Zusammenfassung: Frühsommer-Meningoenzephalitis und Klimawandel – Seit einigen Jahrzehnten weisen durch Zecken übertragene Infektionen, allen voran die Frühsommer-Meningoenzephalitis (FSME) und die Lyme-Borreliose, eine zunehmende medizinische Bedeutung in Europa und in anderen Teilen der Erde auf. Eine Reihe neuer, durch Zecken übertragener bakterieller und viraler Infektionen wurden in den vergangenen Jahren entdeckt und die medizinische Bedeutung dieser neuen Infektionen wird erst langsam verstanden. Als ein wichtiger Grund für die Zunahme der durch Zecken übertragenen Virusinfektionen und das Auftreten neuer Infektionen wird immer wieder der Klimawandel und die damit in Zusammenhang stehenden lokalen und globalen meteorologischen Phänomene genannt. Diese Faktoren beeinflussen direkt oder indirekt eine Reihe von wichtigen Faktoren im natürlichen Übertragungszyklus dieser Viren, u.a. die tägliche und saisonale Aktivität der Zecken und deren Wirtsfindungs-Aktivitäten, jedoch auch die Populationsstrukturen der Wirbeltierwirte des FSME-Virus und deren Aktivität. Damit steht der natürliche Übertragungszyklus des FSME-Virus wie auch der anderer Zecken-übertragener Viren unter dem Einfluss klimatischer Faktoren. Ein anderer, möglicherweise wichtiger Faktor wurde dagegen bisher weitgehend außer Acht gelassen, nämlich der Einfluss der Umgebungstemperatur auf das FSME-Virus in der Zecke selbst, als poikilothermen Tieren, die ihre eigene Temperatur der Umgebungstemperatur anpassen müssen. Veränderungen in der Zecken-Ausbreitung und der Zeckenaktivität werden aktuell insbesondere an den nördlichen Verbreitungsgrenzen der Zecken und des FSME-Virus beobachtet. Namentlich in Schweden, in Finnland und in Russland konnte in den vergangenen zwei Jahrzehnten eine deutliche Ausweitung der Verbreitungsgebiete von Ixodes ricinus und dem dadurch übertragenen FSME-Virus in nördlicher Richtung verfolgt werden. In Mitteleuropa werden Ixodes ricinus und das dadurch übertragene FSME-Virus vermehrt in größeren Höhen insbesondere in den Mittelgebirgen beobachtet. Allerdings zeigen hier die Untersuchungen bisher keinen klaren Trend einer Ausbreitung der bekannten FSME-Endemiegebiete an. Damit scheinen die Zeckenaktivität und die Aktivität des FSME-Virus in Mitteleuropa momentan weniger durch den Klimawandel als durch meteorologische Faktoren und deren Einfluss auf die Nagetierpopulationen als Wirbeltierwirte des FSME-Virus beeinflusst zu werden.
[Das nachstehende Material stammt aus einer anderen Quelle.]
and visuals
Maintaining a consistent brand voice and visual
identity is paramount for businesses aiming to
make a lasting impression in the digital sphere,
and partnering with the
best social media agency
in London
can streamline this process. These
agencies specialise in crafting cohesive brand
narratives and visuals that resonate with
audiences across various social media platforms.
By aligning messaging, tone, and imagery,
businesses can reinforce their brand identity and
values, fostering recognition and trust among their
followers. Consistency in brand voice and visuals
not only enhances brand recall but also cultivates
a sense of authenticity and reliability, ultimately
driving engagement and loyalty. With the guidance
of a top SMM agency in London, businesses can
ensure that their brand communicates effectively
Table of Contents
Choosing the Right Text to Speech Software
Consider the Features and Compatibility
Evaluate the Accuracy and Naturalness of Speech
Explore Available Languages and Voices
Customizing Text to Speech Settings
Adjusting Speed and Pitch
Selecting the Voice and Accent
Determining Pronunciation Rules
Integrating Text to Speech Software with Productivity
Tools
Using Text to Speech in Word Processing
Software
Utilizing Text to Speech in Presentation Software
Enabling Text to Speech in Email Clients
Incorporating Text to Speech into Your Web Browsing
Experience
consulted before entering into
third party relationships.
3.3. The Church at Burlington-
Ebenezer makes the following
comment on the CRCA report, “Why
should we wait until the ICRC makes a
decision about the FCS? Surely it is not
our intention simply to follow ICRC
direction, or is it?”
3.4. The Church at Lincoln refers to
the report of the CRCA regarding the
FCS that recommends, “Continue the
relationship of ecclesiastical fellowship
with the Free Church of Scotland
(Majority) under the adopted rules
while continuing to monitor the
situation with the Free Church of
Summary: Tick-borne encephalitis and climate change – Over the past decades several tick borne diseases, among them tick-borne encephalitis (TBE), Lyme Borreliosis, ehrlichiosis and anaplasmosis have become a growing public health problem in Europe and other parts of the world. Several new tick-borne viruses emerged and now play an important role in the respective area. One important reason for this new occurrence and the changing epidemiology of tick-borne diseases and especially TBE may be the global climatic changes and related meteorological local and global phenomena. These factors directly influence the daily and seasonal activity of ticks, their host finding activities, but also the activity and population structure of the vertebrate hosts of TBE virus. Therefore, for TBE virus as for other tick-borne viruses climatic factors influence their arthropod vector and their vertebrate hosts. Furthermore, the influence of changing ambient temperature on the TBE virus in poikilothermic animals so far has not been studied. The recent climatic changes have also substantially changed the tick activities and therefore the occurrence of human TBE cases. These changes seem to be especially prominent in the extreme distribution areas of the TBE virus. In Scandinavia and Russia a clear spread to more northern areas has been observed during the last years. But also in Central Europe ticks and TBE virus can be found in higher altitudes of the Bavarian and Bohemian Forest and also the Alp. However, so far no clear trend in the extendt of the transmission period in the well-known natural foci of TBE virus can be detected. Here the activity of ticks and also TBE virus in ticks seem not to be associated with long-term climatic changes but mainly be influenced more by individual meteorological factors and also by the varying rodent populations.